** WHAT THE TASK ASKS **
Repeat each entry exactly; omit all pictures.

◆ ◆ ◆ ◆ ◆ ◆ ◆

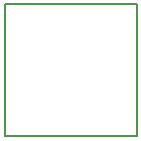
<source format=gbr>
G04 #@! TF.GenerationSoftware,KiCad,Pcbnew,(5.0.1)-3*
G04 #@! TF.CreationDate,2019-01-10T16:40:56-07:00*
G04 #@! TF.ProjectId,MCP4151-Pin-Swap,4D4350343135312D50696E2D53776170,rev?*
G04 #@! TF.SameCoordinates,Original*
G04 #@! TF.FileFunction,Profile,NP*
%FSLAX46Y46*%
G04 Gerber Fmt 4.6, Leading zero omitted, Abs format (unit mm)*
G04 Created by KiCad (PCBNEW (5.0.1)-3) date 2019-01-10 4:40:56 PM*
%MOMM*%
%LPD*%
G01*
G04 APERTURE LIST*
%ADD10C,0.200000*%
G04 APERTURE END LIST*
D10*
X219202000Y-130302000D02*
X219202000Y-141478000D01*
X230378000Y-130302000D02*
X219202000Y-130302000D01*
X230378000Y-141478000D02*
X230378000Y-130302000D01*
X219202000Y-141478000D02*
X230378000Y-141478000D01*
M02*

</source>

◆ ◆ ◆ ◆ ◆ ◆ ◆

** WRITTEN SOLUTION **
<source format=gbr>
G04 #@! TF.GenerationSoftware,KiCad,Pcbnew,(5.0.1)-3*
G04 #@! TF.CreationDate,2019-01-10T16:40:56-07:00*
G04 #@! TF.ProjectId,MCP4151-Pin-Swap,4D4350343135312D50696E2D53776170,rev?*
G04 #@! TF.SameCoordinates,Original*
G04 #@! TF.FileFunction,Profile,NP*
%FSLAX46Y46*%
G04 Gerber Fmt 4.6, Leading zero omitted, Abs format (unit mm)*
G04 Created by KiCad (PCBNEW (5.0.1)-3) date 2019-01-10 4:40:56 PM*
%MOMM*%
%LPD*%
G01*
G04 APERTURE LIST*
%ADD10C,0.200000*%
G04 APERTURE END LIST*
D10*
X219202000Y-130302000D02*
X219202000Y-141478000D01*
X230378000Y-130302000D02*
X219202000Y-130302000D01*
X230378000Y-141478000D02*
X230378000Y-130302000D01*
X219202000Y-141478000D02*
X230378000Y-141478000D01*
M02*

</source>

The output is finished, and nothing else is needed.